• **EXERCISE REQUIREMENTS**
What is the number of lines in the material below that include the word "START"? Write that number and nothing more.

• **STUDY MATERIAL**
====
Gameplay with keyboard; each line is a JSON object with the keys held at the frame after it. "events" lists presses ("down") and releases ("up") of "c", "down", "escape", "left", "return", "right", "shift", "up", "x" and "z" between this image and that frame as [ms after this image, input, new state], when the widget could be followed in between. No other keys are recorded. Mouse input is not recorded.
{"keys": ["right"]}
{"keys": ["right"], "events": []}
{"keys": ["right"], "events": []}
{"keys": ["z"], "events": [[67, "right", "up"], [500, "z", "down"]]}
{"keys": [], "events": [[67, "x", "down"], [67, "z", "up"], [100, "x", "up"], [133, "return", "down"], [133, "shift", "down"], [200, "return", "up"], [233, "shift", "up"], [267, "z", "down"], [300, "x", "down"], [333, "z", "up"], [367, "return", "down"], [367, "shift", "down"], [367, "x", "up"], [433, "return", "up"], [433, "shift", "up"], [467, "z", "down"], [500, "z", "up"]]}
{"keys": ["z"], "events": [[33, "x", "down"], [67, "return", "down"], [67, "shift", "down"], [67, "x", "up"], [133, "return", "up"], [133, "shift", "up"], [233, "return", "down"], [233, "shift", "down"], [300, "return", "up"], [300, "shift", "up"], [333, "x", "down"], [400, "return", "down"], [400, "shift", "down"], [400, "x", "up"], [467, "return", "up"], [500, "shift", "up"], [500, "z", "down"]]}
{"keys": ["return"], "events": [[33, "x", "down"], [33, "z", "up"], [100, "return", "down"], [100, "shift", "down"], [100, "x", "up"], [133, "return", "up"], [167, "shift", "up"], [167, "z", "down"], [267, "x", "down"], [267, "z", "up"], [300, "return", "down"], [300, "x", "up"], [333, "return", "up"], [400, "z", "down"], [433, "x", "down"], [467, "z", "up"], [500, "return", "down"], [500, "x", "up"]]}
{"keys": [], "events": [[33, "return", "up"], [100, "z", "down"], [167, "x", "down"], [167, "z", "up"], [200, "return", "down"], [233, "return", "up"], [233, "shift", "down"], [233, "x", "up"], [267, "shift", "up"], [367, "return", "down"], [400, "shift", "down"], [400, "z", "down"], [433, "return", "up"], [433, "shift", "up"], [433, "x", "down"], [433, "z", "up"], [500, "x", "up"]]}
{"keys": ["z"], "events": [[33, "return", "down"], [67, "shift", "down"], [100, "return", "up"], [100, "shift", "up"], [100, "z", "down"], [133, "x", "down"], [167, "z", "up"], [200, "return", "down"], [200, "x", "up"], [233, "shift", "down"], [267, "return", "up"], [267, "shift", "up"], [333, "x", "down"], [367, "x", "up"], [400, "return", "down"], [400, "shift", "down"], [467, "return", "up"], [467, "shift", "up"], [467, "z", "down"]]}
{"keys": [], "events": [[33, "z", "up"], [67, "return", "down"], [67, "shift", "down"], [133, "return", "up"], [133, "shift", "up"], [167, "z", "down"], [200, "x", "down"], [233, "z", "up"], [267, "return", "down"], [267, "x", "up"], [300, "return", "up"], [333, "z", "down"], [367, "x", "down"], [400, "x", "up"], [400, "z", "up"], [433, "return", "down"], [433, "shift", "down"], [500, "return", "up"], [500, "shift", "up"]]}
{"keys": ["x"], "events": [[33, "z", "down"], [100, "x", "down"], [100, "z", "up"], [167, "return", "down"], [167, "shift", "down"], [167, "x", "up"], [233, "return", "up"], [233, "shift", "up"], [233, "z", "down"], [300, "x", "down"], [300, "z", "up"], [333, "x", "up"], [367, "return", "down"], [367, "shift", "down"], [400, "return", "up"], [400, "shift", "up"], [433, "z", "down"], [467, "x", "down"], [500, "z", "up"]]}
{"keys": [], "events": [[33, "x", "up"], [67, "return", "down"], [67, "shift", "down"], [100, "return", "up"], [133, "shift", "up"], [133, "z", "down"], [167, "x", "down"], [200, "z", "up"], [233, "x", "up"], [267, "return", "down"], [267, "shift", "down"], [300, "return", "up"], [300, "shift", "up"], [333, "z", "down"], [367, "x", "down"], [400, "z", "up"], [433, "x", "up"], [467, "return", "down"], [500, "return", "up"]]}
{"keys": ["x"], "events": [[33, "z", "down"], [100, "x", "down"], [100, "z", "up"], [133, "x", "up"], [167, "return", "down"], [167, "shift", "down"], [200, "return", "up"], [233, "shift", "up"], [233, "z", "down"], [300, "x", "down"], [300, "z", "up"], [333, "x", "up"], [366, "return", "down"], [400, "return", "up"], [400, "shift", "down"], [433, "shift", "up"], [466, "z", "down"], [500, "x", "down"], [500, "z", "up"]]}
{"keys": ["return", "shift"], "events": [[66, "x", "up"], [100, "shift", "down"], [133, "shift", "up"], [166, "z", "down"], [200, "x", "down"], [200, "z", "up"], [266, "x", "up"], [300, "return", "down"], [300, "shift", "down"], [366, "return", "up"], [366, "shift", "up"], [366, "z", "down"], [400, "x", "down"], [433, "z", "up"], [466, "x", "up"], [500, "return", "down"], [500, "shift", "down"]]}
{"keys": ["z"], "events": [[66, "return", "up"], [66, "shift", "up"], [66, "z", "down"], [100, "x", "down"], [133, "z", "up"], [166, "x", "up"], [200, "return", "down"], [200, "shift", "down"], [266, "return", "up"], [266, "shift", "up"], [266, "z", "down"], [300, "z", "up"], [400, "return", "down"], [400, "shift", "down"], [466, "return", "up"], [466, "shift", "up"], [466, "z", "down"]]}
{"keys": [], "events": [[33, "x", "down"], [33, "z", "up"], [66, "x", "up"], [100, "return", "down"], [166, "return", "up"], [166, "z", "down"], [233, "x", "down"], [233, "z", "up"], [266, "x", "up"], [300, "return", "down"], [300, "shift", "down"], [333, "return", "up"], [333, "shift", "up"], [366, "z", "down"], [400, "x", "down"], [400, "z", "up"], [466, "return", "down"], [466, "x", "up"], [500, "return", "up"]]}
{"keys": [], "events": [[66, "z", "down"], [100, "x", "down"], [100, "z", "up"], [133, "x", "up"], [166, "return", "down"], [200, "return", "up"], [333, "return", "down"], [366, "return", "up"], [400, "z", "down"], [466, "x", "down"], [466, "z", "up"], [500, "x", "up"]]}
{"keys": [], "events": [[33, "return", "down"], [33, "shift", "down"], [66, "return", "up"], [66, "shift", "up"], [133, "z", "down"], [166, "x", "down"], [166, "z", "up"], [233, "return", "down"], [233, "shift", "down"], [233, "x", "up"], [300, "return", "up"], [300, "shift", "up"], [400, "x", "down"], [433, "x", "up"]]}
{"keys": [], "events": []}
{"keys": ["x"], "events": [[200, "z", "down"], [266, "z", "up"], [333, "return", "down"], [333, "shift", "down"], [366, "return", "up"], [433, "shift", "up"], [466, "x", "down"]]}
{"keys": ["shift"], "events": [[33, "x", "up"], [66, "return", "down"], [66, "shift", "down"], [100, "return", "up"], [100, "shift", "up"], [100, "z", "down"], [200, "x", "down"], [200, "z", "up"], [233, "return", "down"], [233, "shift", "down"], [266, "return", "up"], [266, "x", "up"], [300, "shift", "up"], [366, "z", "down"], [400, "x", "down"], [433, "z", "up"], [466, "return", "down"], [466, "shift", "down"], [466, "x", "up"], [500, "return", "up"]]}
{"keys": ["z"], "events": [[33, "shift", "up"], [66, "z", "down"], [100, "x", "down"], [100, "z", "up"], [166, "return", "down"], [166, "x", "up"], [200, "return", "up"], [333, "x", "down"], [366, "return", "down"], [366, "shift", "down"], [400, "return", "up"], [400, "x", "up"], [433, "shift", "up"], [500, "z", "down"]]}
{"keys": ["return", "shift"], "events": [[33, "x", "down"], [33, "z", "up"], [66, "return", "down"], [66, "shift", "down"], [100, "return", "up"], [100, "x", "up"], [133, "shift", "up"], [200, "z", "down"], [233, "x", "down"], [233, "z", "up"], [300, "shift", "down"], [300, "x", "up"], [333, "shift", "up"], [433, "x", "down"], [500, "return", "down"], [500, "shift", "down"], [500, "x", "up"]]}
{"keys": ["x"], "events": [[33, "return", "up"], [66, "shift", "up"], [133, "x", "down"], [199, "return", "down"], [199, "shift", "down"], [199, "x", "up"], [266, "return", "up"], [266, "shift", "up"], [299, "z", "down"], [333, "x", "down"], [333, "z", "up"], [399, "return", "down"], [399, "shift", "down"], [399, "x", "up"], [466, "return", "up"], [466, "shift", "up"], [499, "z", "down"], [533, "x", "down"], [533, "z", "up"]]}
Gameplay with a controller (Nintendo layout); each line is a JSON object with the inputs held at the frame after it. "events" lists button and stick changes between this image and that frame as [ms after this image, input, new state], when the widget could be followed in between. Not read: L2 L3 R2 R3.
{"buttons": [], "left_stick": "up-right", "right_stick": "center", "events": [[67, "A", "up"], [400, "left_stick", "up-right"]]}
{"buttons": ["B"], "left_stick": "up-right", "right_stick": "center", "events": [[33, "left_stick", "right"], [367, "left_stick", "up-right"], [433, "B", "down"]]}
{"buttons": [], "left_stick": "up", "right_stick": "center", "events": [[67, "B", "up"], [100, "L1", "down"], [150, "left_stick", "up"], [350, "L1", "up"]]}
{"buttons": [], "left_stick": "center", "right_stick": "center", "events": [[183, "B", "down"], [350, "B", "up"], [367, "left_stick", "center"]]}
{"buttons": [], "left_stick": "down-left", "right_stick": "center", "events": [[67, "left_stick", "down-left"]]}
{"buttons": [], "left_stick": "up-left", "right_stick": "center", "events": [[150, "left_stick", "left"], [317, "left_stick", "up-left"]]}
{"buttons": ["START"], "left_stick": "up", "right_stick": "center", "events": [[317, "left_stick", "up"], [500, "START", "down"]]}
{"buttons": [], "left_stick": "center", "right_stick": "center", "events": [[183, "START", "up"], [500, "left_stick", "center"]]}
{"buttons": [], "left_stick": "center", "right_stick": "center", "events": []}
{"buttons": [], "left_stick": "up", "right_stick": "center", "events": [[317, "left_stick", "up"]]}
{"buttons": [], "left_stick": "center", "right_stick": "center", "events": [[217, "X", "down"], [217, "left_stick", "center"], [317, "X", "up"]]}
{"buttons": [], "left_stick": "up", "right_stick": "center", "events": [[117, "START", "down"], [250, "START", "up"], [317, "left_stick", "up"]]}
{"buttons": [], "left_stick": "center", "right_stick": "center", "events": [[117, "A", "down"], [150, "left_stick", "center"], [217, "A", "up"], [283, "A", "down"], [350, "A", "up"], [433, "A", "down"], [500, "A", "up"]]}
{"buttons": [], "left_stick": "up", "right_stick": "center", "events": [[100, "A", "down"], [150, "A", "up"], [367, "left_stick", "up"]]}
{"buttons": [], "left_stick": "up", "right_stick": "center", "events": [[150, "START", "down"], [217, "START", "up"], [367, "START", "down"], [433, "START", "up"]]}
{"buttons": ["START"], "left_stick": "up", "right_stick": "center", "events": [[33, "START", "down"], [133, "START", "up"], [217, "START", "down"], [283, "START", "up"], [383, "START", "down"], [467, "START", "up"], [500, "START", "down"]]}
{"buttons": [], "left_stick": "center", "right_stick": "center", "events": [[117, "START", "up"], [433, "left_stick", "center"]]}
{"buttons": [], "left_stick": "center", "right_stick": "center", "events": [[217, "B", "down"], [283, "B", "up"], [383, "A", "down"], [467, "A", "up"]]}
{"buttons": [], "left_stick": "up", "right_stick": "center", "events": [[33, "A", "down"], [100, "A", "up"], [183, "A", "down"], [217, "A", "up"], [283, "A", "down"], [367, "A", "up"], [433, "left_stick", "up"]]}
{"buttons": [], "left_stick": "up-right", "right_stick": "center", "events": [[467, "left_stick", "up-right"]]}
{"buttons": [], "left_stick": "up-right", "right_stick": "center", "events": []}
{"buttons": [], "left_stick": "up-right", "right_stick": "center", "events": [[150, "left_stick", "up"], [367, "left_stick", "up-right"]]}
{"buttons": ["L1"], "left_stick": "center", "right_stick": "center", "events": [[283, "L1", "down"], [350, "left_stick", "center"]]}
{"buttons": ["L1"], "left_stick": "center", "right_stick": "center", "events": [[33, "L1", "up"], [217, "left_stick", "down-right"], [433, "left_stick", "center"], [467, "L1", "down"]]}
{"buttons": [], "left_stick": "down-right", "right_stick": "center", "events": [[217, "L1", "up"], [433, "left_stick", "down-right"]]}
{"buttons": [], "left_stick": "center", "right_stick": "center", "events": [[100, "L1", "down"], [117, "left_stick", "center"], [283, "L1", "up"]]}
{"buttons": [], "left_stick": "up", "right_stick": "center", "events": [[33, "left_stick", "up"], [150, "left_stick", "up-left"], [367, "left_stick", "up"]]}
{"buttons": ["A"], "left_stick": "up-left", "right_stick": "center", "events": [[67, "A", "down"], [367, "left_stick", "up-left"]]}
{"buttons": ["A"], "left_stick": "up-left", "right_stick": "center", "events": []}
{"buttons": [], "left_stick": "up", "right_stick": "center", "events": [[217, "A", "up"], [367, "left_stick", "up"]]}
====
• **ANSWER AREA**
6